Although he had many symptoms consistent with scurvy such as generalized malaise, perifollicular hemorrhage and hyperkeratosis, spongy edema of the joints, and mild anemia on laboratory testing, he was missing several classic scurvy symptoms. Unlike many patients with scurvy, our patient did not describe any history of bruising easily or dental concerns, and examination was notably absent of ecchymoses as well as spongy or bleeding gums. He did, however, present with eye irritation and photophobia. These symptoms, consistent with keratoconjunctivitis sicca, are lesser known because ocular findings are rarely found in scurvy.²¹ Patients with scurvy can report eye burning and irritation, redness, blurry vision, and sensitivity to bright light secondary to increased dryness of the corneal surfaces. Horrobin et al²² postulated that this symptom may be mediated by regulation of prostaglandin E1 by vitamin C.

Another less common sign of scurvy found in our patient was patchy alopecia.

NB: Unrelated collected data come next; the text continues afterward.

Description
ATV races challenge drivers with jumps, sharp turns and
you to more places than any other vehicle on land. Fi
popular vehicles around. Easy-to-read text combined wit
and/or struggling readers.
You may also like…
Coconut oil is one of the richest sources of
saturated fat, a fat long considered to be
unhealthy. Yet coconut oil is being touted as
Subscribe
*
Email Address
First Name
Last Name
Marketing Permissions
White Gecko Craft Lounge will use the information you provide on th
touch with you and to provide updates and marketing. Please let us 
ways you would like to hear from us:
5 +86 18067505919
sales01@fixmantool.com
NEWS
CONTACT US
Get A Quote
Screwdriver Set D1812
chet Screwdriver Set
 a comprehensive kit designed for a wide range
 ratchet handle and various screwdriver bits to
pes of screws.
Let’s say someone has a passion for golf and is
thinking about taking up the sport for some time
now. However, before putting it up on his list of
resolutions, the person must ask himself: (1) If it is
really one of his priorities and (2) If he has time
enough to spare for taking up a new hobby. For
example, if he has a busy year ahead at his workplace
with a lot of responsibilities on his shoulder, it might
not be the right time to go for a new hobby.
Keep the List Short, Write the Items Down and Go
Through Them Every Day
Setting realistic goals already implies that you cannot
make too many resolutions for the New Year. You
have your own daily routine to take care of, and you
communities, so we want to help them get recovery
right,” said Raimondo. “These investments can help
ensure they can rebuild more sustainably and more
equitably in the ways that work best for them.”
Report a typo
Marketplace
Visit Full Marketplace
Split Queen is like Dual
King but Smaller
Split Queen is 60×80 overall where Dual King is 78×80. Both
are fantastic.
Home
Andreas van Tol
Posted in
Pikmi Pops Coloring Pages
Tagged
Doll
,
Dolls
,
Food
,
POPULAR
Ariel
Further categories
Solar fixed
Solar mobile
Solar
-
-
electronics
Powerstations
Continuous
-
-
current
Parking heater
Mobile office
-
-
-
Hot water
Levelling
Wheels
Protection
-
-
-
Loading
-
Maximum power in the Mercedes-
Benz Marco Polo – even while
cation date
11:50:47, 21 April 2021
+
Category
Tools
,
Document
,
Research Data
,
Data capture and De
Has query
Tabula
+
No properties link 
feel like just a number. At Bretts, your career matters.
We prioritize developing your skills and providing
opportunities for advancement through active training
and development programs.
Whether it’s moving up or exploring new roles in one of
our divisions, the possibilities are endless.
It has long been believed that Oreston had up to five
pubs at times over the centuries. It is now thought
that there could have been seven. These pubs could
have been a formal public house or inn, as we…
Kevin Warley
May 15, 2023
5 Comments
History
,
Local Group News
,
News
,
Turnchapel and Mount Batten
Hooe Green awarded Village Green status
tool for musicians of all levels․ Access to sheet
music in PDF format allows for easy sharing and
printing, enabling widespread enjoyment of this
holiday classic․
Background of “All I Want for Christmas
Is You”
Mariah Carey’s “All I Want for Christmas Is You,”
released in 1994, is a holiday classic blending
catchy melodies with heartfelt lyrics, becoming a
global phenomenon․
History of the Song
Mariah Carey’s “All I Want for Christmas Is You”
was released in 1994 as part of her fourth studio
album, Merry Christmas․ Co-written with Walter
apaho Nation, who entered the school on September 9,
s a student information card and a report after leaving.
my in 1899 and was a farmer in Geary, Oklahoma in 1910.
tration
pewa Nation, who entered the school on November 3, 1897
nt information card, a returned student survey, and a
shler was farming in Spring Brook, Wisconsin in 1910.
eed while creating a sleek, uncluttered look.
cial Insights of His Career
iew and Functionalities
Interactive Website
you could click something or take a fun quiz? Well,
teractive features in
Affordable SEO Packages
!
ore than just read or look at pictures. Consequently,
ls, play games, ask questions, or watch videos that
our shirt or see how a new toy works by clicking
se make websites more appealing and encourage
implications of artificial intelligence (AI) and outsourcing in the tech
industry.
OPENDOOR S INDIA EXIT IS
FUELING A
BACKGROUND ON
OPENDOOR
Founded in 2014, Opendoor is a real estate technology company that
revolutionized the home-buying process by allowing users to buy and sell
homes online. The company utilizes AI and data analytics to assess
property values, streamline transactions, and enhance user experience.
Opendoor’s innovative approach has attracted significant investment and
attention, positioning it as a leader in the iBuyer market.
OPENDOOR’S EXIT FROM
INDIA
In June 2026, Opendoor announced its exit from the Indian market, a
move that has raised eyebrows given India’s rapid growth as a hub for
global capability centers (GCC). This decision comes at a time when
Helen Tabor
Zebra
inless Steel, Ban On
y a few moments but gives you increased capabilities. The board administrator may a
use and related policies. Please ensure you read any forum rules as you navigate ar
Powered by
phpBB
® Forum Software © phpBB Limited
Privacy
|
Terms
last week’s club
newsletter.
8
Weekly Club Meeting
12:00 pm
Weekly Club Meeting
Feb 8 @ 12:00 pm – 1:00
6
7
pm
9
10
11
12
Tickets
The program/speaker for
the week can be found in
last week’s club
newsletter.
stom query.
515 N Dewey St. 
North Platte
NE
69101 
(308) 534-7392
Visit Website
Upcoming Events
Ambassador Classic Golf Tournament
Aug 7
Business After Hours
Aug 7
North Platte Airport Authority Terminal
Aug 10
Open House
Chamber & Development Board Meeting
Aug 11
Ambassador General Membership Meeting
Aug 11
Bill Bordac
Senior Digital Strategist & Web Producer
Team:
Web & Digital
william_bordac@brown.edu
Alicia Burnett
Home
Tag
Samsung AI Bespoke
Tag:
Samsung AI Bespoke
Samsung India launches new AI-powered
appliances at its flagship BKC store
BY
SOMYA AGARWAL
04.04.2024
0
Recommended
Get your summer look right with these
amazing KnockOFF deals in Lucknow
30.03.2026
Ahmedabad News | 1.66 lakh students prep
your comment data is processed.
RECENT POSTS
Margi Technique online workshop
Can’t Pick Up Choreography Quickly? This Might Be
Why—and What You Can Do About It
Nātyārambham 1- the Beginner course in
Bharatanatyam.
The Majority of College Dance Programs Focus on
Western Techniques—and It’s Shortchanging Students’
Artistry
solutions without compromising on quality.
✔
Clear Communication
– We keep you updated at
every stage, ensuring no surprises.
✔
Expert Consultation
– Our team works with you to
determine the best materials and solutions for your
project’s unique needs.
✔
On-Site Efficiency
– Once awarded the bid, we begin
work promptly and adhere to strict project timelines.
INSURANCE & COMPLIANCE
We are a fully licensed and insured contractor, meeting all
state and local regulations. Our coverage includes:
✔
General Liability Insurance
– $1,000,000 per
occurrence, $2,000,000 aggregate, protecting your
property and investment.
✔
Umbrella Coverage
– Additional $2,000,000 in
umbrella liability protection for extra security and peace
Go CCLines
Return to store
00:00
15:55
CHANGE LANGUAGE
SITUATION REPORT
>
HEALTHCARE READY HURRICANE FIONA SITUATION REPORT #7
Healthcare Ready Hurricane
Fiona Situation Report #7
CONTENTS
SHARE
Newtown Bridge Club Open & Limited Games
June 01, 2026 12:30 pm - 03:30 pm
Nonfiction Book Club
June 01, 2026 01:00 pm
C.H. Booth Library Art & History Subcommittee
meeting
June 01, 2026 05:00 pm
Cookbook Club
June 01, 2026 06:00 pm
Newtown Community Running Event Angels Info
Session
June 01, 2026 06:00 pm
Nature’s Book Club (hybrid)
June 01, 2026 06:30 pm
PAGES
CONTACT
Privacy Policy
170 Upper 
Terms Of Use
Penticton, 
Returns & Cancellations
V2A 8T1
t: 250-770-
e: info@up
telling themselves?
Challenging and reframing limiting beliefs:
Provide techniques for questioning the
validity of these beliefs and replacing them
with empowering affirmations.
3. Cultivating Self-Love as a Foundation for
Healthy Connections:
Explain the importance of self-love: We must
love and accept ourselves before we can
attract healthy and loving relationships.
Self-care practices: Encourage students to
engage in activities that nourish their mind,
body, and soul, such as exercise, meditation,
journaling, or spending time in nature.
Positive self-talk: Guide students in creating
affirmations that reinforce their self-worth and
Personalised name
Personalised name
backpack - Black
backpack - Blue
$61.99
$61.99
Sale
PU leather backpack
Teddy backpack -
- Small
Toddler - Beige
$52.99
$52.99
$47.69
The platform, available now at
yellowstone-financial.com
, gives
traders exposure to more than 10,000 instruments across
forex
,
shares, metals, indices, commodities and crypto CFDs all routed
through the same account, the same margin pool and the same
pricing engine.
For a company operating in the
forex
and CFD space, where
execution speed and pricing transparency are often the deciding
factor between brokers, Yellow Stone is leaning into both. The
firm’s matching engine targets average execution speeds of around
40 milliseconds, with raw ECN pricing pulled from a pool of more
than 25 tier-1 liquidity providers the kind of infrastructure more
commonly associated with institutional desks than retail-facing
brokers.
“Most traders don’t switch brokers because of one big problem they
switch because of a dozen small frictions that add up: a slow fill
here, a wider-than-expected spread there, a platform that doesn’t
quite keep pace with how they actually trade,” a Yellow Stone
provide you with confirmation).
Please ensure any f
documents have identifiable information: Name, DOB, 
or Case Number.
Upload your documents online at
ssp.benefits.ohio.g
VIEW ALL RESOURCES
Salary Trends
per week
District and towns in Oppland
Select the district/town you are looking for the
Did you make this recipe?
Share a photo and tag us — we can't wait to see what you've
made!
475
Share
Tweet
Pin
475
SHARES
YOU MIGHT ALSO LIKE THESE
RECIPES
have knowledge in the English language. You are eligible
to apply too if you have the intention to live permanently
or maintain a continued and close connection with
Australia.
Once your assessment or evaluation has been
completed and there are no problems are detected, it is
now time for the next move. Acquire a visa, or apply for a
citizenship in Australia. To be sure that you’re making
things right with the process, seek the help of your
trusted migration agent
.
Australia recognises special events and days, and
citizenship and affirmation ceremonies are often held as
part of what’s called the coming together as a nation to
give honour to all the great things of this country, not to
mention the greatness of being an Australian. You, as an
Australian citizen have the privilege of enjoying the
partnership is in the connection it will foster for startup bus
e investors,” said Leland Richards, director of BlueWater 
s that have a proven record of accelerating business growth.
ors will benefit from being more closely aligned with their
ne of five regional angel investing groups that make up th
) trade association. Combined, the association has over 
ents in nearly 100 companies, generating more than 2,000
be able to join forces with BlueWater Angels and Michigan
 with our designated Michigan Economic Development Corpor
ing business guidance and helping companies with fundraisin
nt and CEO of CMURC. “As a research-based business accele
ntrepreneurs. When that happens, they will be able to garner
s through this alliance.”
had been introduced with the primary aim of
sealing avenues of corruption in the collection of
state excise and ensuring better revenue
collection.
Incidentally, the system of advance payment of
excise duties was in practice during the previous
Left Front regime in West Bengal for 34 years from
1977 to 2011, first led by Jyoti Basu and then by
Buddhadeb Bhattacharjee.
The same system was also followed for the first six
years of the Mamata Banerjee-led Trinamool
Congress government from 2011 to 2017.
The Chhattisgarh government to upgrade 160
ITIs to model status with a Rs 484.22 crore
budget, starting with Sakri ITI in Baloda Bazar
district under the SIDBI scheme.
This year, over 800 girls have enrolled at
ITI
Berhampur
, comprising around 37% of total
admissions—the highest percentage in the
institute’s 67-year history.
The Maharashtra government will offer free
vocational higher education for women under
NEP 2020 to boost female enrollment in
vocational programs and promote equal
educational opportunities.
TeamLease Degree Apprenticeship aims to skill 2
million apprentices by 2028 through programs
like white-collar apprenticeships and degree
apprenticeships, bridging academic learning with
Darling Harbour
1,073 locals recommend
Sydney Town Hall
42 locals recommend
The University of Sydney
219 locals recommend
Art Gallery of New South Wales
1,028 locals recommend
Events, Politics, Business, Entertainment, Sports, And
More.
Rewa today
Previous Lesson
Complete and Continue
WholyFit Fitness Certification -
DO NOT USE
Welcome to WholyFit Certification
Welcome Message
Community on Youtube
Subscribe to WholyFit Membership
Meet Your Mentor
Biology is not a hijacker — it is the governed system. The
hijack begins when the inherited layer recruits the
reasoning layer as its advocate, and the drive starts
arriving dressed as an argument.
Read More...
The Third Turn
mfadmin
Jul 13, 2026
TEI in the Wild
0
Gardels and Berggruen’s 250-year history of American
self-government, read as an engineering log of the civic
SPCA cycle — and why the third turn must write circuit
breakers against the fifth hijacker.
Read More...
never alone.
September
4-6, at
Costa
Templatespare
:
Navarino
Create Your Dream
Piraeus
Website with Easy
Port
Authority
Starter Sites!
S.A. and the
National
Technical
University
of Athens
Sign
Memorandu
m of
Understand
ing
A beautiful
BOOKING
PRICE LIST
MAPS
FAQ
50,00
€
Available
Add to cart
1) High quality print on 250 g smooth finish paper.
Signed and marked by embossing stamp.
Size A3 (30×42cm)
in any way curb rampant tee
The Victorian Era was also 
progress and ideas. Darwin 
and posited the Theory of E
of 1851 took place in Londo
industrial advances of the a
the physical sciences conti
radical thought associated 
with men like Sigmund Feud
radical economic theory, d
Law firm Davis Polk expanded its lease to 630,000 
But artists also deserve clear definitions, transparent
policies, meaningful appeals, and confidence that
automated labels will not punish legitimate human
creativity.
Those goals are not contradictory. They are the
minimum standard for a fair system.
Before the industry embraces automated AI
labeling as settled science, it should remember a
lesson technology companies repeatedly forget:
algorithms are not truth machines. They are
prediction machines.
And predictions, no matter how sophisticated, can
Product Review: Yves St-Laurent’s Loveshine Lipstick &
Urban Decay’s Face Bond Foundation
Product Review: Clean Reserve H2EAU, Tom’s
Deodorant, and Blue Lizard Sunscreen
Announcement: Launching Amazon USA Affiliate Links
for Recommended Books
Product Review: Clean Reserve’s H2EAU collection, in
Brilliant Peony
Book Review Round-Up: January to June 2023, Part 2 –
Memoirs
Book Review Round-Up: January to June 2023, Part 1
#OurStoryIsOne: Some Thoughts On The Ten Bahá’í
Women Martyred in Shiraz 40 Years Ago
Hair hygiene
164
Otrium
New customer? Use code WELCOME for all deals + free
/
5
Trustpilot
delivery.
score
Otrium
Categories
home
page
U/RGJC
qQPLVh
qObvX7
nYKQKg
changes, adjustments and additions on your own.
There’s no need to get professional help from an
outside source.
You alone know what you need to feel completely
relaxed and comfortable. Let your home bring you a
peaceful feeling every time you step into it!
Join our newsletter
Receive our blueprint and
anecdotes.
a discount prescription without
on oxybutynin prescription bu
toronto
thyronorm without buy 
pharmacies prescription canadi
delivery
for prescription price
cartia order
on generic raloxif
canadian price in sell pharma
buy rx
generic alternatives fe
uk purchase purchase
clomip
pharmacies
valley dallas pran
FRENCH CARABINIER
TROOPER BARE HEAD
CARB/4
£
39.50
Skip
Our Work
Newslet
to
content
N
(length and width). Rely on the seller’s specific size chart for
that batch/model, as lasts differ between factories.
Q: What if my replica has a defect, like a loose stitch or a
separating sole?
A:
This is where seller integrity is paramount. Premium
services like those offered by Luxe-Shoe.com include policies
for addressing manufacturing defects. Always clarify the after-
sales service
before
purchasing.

Alopecia most often is seen in association with concomitant Sjögren syndrome.^11,23 The etiology of the hair loss stems from the role of ascorbic acid in disulfide bonding during hair formation. The hair may fracture, coil into a corkscrew hair, or bend in several places, leading to a swan-neck deformity. Although a skin biopsy was not performed in our patient, results typically demonstrate a coiled hair in its follicle.^24,25

We present the case of an otherwise generally healthy patient who developed vitamin C deficiency due to a diet consisting mostly of soda and energy drinks. His case presented a diagnostic dilemma, as his symptoms at first seemed most consistent with reactive arthritis and he was missing several of the risk factors and symptoms that would have led to an early diagnosis of scurvy. Vitamin C deficiency is not as uncommon as expected in the developed world; practitioners must be aware of the common as well as the unusual signs of scurvy.